Postępy w odchudzaniu

Najskuteczniejsze odchudzanie w Polsce.

Wpisy w pamiętniku

27 maja 2018 , Komentarze (15)

Cześć Kochani :D(kwiatek)

Niedzielę czas zacząć, choć dla mnie wyjątkowo wcześnie się rozpoczęła. Niestety ptaki za oknem upodobały sobie śpiewać o świcie z taką intensywnością, że mnie obudziły ;)Ale cóż, może pójdę dziś wcześniej spać i lepiej wypocznę :p Za to mogłam od razu z pierwszymi promieniami słońca zwiedzić swój ogródek i chwilę się pozachwycać kwiatami <3:)

Pięknej i radosnej niedzieli Wam życzę :) I nie zapominajcie, żeby zrobić dziś choć kilka kroków więcej dla rozruszania kości :D Buziaki! (pa):*


***
PS. Moje dzisiejsze śniadanie - tosty z cukinią, pomidorami i serem mozzarella.

26 maja 2018 , Komentarze (20)

Cześć Vitalijki (dziewczyna):*

Kolejny tydzień za mną i pora na sobotnie ważenie. Tym razem nie spodziewałam się szału - miałam jeden dzień z lodami (lody), innego zjadłam ciastko z borówkami(ciasteczka), a w czwartek zamiast treningu pracowałam przy kwiatkach w ogrodzie. A do tego miałam zwiększoną kaloryczność posiłków, więc spodziewałam się nawet wzrostu wagi. A tu proszę, na minusie 0,5 kg :D Całkiem miły wynik :) Bardzo się cieszę, że jednak tendencja spadkowa się utrzymuje (zakochany) I niedługo będzie za mną pierwsza ćwiartka dystansu do upragnionej mety :)
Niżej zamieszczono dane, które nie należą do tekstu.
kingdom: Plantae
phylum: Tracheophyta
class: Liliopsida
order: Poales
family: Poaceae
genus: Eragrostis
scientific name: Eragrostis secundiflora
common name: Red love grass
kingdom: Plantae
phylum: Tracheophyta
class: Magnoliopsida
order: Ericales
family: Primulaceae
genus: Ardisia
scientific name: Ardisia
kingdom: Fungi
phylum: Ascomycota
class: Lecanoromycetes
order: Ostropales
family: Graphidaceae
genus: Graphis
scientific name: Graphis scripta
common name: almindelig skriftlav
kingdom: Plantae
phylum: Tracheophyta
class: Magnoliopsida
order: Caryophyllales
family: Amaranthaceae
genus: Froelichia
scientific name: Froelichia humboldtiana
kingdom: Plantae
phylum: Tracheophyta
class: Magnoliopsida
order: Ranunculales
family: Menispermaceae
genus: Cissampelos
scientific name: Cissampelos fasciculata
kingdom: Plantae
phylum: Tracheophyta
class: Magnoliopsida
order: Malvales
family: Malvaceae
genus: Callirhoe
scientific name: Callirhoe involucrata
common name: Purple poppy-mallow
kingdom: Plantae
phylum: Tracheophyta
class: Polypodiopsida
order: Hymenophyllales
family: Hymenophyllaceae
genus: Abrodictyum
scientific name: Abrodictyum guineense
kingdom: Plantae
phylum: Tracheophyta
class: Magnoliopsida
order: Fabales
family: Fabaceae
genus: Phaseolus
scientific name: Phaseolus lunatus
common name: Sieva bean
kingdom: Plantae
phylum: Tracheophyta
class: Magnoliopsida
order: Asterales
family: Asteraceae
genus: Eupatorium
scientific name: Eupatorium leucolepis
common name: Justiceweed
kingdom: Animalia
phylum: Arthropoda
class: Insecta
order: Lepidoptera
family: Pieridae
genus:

Dziś znowu szaleństwo ogrodowe mnie czeka, o ile pogoda pozwoli, bo mają być burze po południu. Na razie jednak jest słonecznie, więc zaraz lecę do roboty ;) W tej chwili część ogrodu jest mega zarośnięta chwastami i czeka mnie spore wyzwanie, ale mimo wszystko plan treningowy na dziś muszę wykonać :) Tak więc na razie uciekam i serdecznie Was ściskając życzę cudownej soboty (pa)(slonce)

***

PS. Grzanki z szynką, awokado i pomidorem ... mmm... bajka <3

23 maja 2018 , Komentarze (14)

Cześć :)(slonce)

Dziś kilka słów o moich pomiarach z Fitbita. Jak już tu wspominałam, od dwóch tygodni mam taką opaskę, przy pomocy której mogę sprawdzić, co u mnie szwankuje, a co działa dobrze. Niestety nie przetestowałam jeszcze wszystkich możliwości opaski, ale liczę na to, że niedługo nadrobię zaległości.

Opaska ma fajną opcję przypominającą o ruchu - na 10 minut przed upływem każdej godziny, dostaję impuls, żeby zrobić trochę kroków. Przy mojej pracy biurowej jest to niesamowicie przydatne i mobilizuje mnie do chwili przerwy. Niestety nie zawsze mam możliwość oderwać się od pracy, ale staram się ;) Minimum powinno się zrobić 250 kroków i gdy to osiągnę, to zawsze jest odrobinka radości ;)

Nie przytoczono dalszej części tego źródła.